The White House issued a rare rebuke of Saudi Arabia’s air war in Yemen and hinted at a future reduction of support for their ally in Riyadh.
“U.S. security cooperation with Saudi Arabia is not a blank check,” National Security Council spokesman Ned Price said in a statement Saturday night following reports that a series of airstrikes on a funeral hall in Sanaa, Yemen, allegedly conducted by a Saudi-led coalition, killed more than 140 people and injured more than 500. If the death count is confirmed, it would be the deadliest attack in a war that has already had a devastating civilian toll.
“We have initiated an immediate review of our already significantly reduced support to the Saudi-led Coalition and are prepared to adjust our support so as to better align with U.S. principles, values and interests, including achieving an immediate and durable end to Yemen’s tragic conflict,” Price said Saturday.
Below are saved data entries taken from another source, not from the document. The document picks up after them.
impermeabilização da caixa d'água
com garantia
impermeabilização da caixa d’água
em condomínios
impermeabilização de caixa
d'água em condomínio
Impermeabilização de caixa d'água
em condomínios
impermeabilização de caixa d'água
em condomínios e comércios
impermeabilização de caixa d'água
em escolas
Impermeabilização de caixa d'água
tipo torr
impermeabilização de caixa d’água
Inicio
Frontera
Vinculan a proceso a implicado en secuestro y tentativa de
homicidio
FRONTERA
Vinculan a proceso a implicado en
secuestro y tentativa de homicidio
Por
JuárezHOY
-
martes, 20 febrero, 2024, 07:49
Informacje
The Obama administration has come under increasing criticism by human rights groups and some members of Congress for providing Saudi Arabia with weapons and logistical and intelligence support for the bombing campaign in Yemen. White House officials have emphasized that the U.S. does not make targeting decisions ― but U.S. assistance has undoubtedly enabled Saudi slaughter of civilians.
The White House has been hesitant to condemn Saudi Arabia’s actions in Yemen, but there have been indications of growing discomfort with continuing to support the war. Reuters reported in August that the U.S. was downsizing the number of military personnel and other staffers who were assigned to coordinating the air campaign with Riyadh. And on Saturday, Price said the administration was “deeply disturbed” by reports of the airstrikes on the funeral hall and referred to a “troubling series of attacks striking Yemeni civilians.”
The Saudi-led coalition said in a statement it would investigate the incident with help from the U.S.
The airstrikes targeted a funeral for the father of Galal al-Rawishan, the interior minister who is allied with the Houthis, a rebel group that took over the Yemeni capital of Sanaa last year and is loyal to former President Ali Abdullah Saleh, who was ousted in 2012. The Saudi-led coalition launched its air campaign, ostensibly targeting Houthis, shortly after.
Both sides have been faulted for attacks that kill civilians ― but the United Nations humanitarian coordinator Jamie McGoldrick blamed the Saudi-led coalition for Saturday’s attack. At least 10,000 people have died in the conflict, according to U.N. estimates.
The Saudi-led coalition called the bombing “regrettable and painful” in a statement, but did not directly accept responsibility for the attack.